Next, we configure a handler on the sensu-server that will send metrics to the queue Graphite is listening on:

Edit /etc/sensu/conf.d/handler_graphite.json:

{
  "handlers": {
    "graphite": {
      "type": "amqp",
      "exchange": {
        "type": "topic",
        "name": "metrics",
        "durable": "true"
      },
      "mutator": "only_check_output"
    }
  }
}

A few things to note here:

  • “type”: “amqp” : We’re telling sensu-server that this handler will re-route the check output to an AMQP exchange.
  • “durable”: “true” : Graphite (carbon-cache) creates the exchange as a durable exchange. We need to match this setting otherwise we will get an error from Rabbit and the connection will fail.
  • “mutator”: “only_check_output” : This instructs sensu-server to only send the raw output (from stdout) returned by the check to the AMQP exchange. By default, sensu-server would send the entire JSON doc with other metadata, but Graphite wouldn’t know what to do with that data.

» **TASK INSTRUCTIONS**
Write the next part of the guide on routing Sensu metrics to Graphite, picking up after its bullet on the "mutator" setting. The records are separate from the text on sending Sensu metrics to Graphite.

» **INFORMATION SUPPLIED**

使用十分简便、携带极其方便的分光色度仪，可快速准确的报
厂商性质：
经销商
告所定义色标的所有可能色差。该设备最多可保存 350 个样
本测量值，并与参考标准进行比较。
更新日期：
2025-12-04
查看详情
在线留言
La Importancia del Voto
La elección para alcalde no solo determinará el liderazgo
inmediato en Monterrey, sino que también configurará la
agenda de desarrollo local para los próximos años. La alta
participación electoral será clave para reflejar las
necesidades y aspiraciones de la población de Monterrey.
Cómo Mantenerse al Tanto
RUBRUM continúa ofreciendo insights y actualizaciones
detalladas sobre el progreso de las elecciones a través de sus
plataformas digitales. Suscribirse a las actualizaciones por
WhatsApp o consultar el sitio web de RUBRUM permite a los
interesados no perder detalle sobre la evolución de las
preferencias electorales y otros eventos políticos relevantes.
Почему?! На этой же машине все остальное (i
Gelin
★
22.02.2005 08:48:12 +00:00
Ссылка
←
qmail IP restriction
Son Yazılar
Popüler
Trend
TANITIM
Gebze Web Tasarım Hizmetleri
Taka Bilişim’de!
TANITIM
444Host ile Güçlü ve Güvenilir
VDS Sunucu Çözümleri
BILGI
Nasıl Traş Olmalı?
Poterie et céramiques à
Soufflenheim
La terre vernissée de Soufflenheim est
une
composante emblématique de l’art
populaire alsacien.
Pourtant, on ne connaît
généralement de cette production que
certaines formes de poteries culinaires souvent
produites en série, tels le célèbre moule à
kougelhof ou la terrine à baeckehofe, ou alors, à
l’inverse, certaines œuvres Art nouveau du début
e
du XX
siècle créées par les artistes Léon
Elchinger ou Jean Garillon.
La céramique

» **ANSWER SECTION**
Debug tips:

For debugging the Graphite side of things, it can be helpful to enable AMQP_VERBOSE = True in carbon.conf. With this enabled, the following will be visible in listener.log when a metric is successfully retrieved from rabbitmq by Graphite:

02/02/2012 10:11:11 :: Message received: Method(name=deliver, id=60) ('graphite_consumer', 8, False, 'metrics', '') content = 
02/02/2012 10:11:11 :: Metric posted: test.sensu-server.swap.in 0 1328195471
02/02/2012 10:11:11 :: Metric posted: test.sensu-server.swap.out 0 1328195471
02/02/2012 10:11:11 :: Metric posted: test.sensu-server.memory.active 126856 1328195471
...